Wednesday, August 03, 2005

Encountering Rick Warren

An article about Rick Warren can easily become a list of facts and figures - so let’s get them out of the way. He’s the founding pastor of America’s largest church, Saddleback, in California, which began with one family in 1980 and now averages over 20,000 on a 120-acre campus each weekend. Ten per cent of churches in America have followed the course 40 Days of Purpose and another 10,000 to 15000 will go through it this year. His book The Purpose Driven Life outsells both Harry Potter and the Da Vinci Code. And Time Magazine has named him the most ‘influential pastor in America’.
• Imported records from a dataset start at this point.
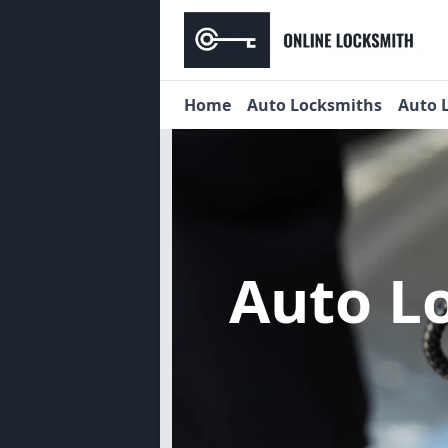
Home
Auto Locksmiths
Auto 
Auto L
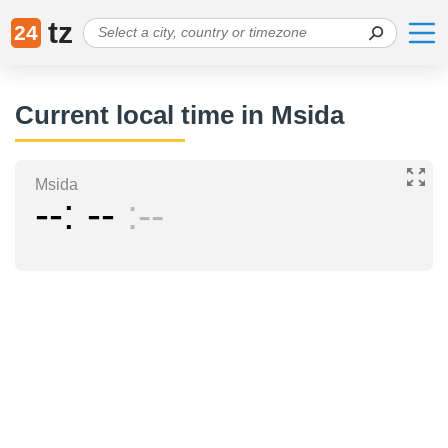
tz
24
Current local time in Msida
Msida
--
--
--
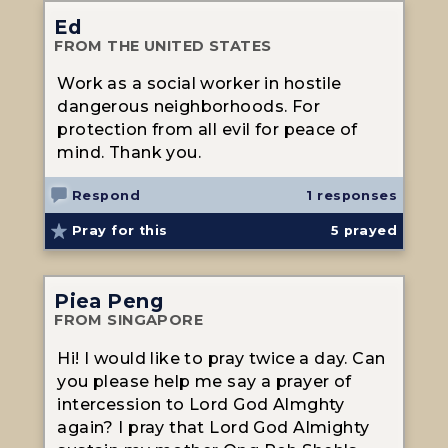
Ed
FROM THE UNITED STATES
Work as a social worker in hostile
dangerous neighborhoods. For
protection from all evil for peace of
mind. Thank you.
Respond
1 responses
Pray for this
5
prayed
Piea Peng
FROM SINGAPORE
Hi! I would like to pray twice a day. Can
you please help me say a prayer of
intercession to Lord God Almghty
again? I pray that Lord God Almighty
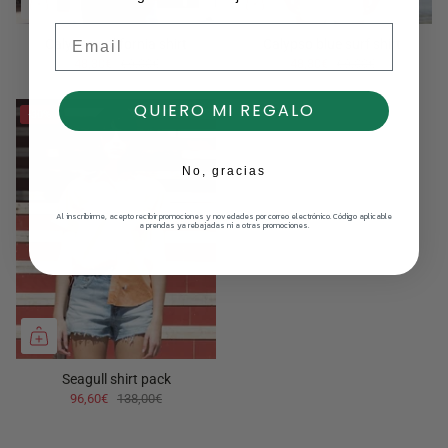
Email
Calypso california shirt
Calypso blue surf shirt
48,30€
69,00€
48,30€
69,00€
QUIERO MI REGALO
-30%
No, gracias
Al inscribirme, acepto recibir promociones y novedades por correo electrónico. Código aplicable
a prendas ya rebajadas ni a otras promociones.
Seagull shirt pack
96,60€
138,00€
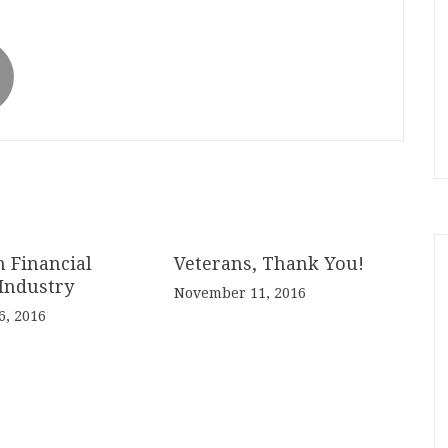
n Financial
Veterans, Thank You!
Industry
November 11, 2016
, 2016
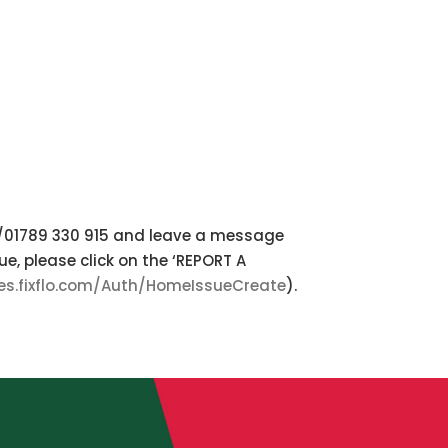
3/01789 330 915 and leave a message
e, please click on the ‘REPORT A
les.fixflo.com/Auth/HomeIssueCreate
).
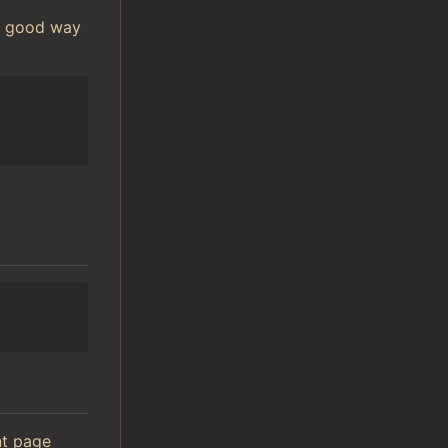
 A good way
ont page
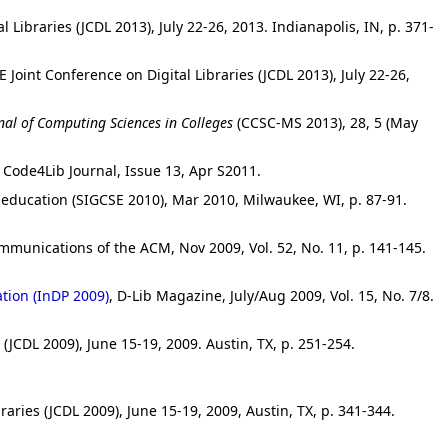
 Libraries (JCDL 2013), July 22-26, 2013. Indianapolis, IN, p. 371-
E Joint Conference on Digital Libraries (JCDL 2013), July 22-26,
nal of Computing Sciences in Colleges
(CCSC-MS 2013), 28, 5 (May
, Code4Lib Journal, Issue 13, Apr S2011.
ducation (SIGCSE 2010), Mar 2010, Milwaukee, WI, p. 87-91.
mmunications of the ACM, Nov 2009, Vol. 52, No. 11, p. 141-145.
ation (InDP 2009)
, D-Lib Magazine, July/Aug 2009, Vol. 15, No. 7/8.
 (JCDL 2009), June 15-19, 2009. Austin, TX, p. 251-254.
raries (JCDL 2009), June 15-19, 2009, Austin, TX, p. 341-344.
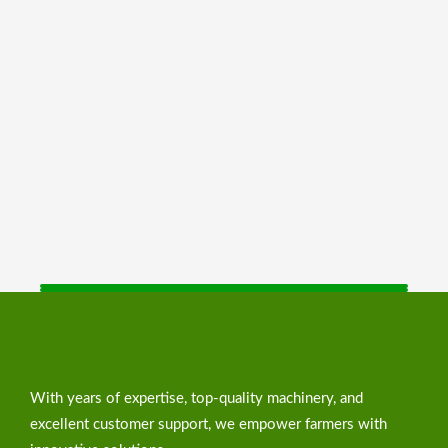
With years of expertise, top-quality machinery, and
excellent customer support, we empower farmers with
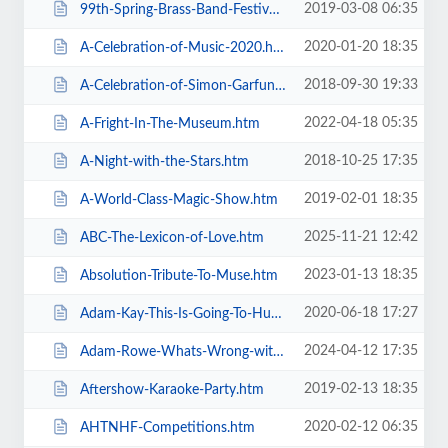
2019-03-08 06:35
99th-Spring-Brass-Band-Festival-2019.htm
2020-01-20 18:35
A-Celebration-of-Music-2020.htm
2018-09-30 19:33
A-Celebration-of-Simon-Garfunkel.htm
2022-04-18 05:35
A-Fright-In-The-Museum.htm
2018-10-25 17:35
A-Night-with-the-Stars.htm
2019-02-01 18:35
A-World-Class-Magic-Show.htm
2025-11-21 12:42
ABC-The-Lexicon-of-Love.htm
2023-01-13 18:35
Absolution-Tribute-To-Muse.htm
2020-06-18 17:27
Adam-Kay-This-Is-Going-To-Hurt.htm
2024-04-12 17:35
Adam-Rowe-Whats-Wrong-with-Me.htm
2019-02-13 18:35
Aftershow-Karaoke-Party.htm
2020-02-12 06:35
AHTNHF-Competitions.htm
I was expecting to speak to a prima donna. My interview had been cancelled once because he’d lost his voice and the only other time he could speak to me was by phone on the first day of a short break in South Wales. My suspicions were unfounded. His voice sounded shot to pieces because he was halfway through a 30-day speaking tour through Europe. But he was warm and unrushed and, in fact, I was the one who eventually ended the interview when it was obvious that my children couldn’t be restrained any longer from interrupting us. He’s a man of big ideas and a surprising amount of humility. The ‘Purpose driven strategy’ which dominates his thinking, comes, he says, from no original ideas on his own part. In fact, he says the five purposes of being church have been articulated throughout the history of the Church. It’s just that the church in general hasn’t always been good in putting these purposes into practice. “The Five Purposes are best expressed in the Great Commandment and the Great Commission. I don’t know a single church in the world that doesn’t believe in these churches so the ‘purpose driven church’ is just about helping churches organise themselves.”